Puigdemont bleibt auf freiem Fuß
Behörde gibt Antrag der spanischen Justiz statt – Separatistenchef bleibt auf freiem Fuß
SCHLESWIG (dpa) - Der katalanische Separatistenführer Carles Puigdemont bleibt auf freiem Fuß in Deutschland. Das Oberlandesgericht (OLG) Schleswig-Holstein lehnte am Dienstag einen Antrag der Generalstaatsanwaltschaft ab, den früheren Regionalpräsidenten wieder in Auslieferungshaft zu nehmen. Der Strafsenat sieht, anders als die Staatsanwaltschaft, keine erhöhte Fluchtgefahr. Spaniens Justiz wirft Puigdemont Rebellion und Veruntreuung öffentlicher Mittel vor.
MADRID - Neue Runde im Auslieferungsstreit um den katalanischen Separatistenchef Carles Puigdemont: Die Generalstaatsanwaltschaft Schleswig-Holsteins hat am Dienstag angekündigt, dass sie beim Oberlandesgericht (OLG) in Schleswig nun definitiv die Auslieferung des früheren Ministerpräsidenten Kataloniens an Spanien beantragen werde.
Die Anklagebehörde befürwortet eine Ausweisung wegen der Vorwürfe der Rebellion, des schweren Landfriedensbruchs und der Veruntreuung von Steuergeldern. Grundlage für diese Einschätzung waren Videos, die der Oberste Gerichtshof Spaniens nach Deutschland geschickt hatte.
Diese zeigen Gewalt gegen Sicherheitskräfte am Tag des von Puigdemont durchgesetzten illegalen Unabhängigkeitsreferendums am 1. Oktober 2017. Aus dem Material folgerte die deutsche Anklagebehörde: „Die Ausschreitungen hatten ein solches Ausmaß, dass die Generalstaatsanwaltschaft davon ausgeht, dass auch wegen des Vorwurfs der Rebellion auszuliefern ist.“
Die Oberlandesrichter aber lehnten am Dienstag die Auslieferungsgründe der Rebellion und des Landfriedensbruchs ab. Nur den Vorwurf der Untreue sehen die Richter, wie schon in einem früheren vorläufigen Beschluss, als möglichen Auslieferungsgrund an, obwohl sie weiterhin Zweifel an diesem Tatvorwurf haben. Damit blieben die Oberlandesrichter, die über die rechtliche Zulässigkeit der Auslieferung entscheiden müssen, bei ihren Bedenken.

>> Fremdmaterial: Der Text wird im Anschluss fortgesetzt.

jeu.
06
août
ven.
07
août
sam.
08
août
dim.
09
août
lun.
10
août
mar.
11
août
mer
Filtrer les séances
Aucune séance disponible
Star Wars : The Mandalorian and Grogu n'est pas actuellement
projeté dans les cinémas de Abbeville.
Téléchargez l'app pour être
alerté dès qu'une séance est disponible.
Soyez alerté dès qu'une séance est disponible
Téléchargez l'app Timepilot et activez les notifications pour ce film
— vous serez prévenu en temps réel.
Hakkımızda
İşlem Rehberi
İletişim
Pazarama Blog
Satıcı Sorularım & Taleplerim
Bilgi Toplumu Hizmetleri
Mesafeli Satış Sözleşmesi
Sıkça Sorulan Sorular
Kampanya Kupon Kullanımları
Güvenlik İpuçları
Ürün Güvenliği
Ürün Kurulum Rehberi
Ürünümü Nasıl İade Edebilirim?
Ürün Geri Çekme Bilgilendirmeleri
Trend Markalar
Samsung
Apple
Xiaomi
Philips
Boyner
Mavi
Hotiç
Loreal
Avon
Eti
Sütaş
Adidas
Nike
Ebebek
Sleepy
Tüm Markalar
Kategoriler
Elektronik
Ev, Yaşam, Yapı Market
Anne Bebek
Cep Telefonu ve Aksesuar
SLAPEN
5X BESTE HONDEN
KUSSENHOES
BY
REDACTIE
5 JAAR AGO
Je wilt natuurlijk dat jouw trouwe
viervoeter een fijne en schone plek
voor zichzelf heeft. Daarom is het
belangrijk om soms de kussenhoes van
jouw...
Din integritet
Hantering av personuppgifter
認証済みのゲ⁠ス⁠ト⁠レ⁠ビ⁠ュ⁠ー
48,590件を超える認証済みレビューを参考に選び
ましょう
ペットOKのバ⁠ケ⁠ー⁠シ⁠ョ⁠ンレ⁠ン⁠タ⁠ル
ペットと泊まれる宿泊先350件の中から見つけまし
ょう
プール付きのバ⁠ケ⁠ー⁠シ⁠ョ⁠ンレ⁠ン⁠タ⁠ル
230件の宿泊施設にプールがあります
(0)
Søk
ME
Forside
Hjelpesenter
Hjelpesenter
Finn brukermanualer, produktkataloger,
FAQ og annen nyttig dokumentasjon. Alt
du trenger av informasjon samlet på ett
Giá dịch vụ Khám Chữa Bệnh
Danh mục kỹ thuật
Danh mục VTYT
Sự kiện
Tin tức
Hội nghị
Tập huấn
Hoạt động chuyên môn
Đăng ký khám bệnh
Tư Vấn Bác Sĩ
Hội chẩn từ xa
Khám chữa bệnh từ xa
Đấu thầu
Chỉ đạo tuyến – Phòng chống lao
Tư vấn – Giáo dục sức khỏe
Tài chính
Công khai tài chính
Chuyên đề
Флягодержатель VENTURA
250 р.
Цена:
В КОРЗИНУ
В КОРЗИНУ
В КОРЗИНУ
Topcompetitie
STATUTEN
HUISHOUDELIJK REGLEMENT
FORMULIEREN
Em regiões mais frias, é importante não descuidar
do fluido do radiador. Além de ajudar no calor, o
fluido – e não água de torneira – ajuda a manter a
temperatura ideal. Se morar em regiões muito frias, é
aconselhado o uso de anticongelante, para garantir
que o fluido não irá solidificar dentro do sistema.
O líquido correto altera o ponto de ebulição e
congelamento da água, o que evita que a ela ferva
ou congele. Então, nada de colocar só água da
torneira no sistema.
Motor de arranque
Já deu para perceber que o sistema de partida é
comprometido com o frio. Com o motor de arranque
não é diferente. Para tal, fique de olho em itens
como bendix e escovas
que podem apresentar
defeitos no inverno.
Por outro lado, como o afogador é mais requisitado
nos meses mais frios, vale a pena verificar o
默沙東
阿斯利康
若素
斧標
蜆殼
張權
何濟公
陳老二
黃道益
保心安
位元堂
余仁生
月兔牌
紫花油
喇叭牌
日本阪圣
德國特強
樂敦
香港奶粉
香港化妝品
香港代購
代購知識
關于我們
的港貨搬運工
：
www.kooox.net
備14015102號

Schon im April hatten sie eine Überstellung an Spanien wegen des Vorwurfs der Rebellion abgelehnt. Die Begründung: Der im deutschen Recht für diesen Vorwurf vergleichbare Straftatbestand des Hochverrats sei nicht erfüllt, „weil es an dem Merkmal der Gewalt fehle“. Der Forderung der Puigdemont-Anwälte, den von Spaniens Justiz im März erlassenen europäischen Haftbefehl gegen den Politiker aus formalen Gründen für ungültig zu erklären, folgte das OLG aber nicht. Zugleich lehnte es einen neuen Antrag der Generalstaatsanwaltschaft, Puigdemont in Auslieferungshaft zu nehmen, am Dienstag ab. „Das Oberlandesgericht sieht nach dem derzeitigen Stand des Verfahrens keine erhöhte Fluchtgefahr von Carles Puigdemont, sodass dieser auf freiem Fuß bleibt.“
Der Separatistenführer war am 25. März in Schleswig-Holstein festgenommen worden. Am 5. April ließ ihn das OLG jedoch unter Meldeauflagen und bis zu einer endgültigen Auslieferungsentscheidung frei. Seitdem ist Puigdemont in Berlin. Wie lange es noch bis zu einem endgültigen Beschluss im Auslieferungsverfahren dauert, blieb am Dienstag unklar.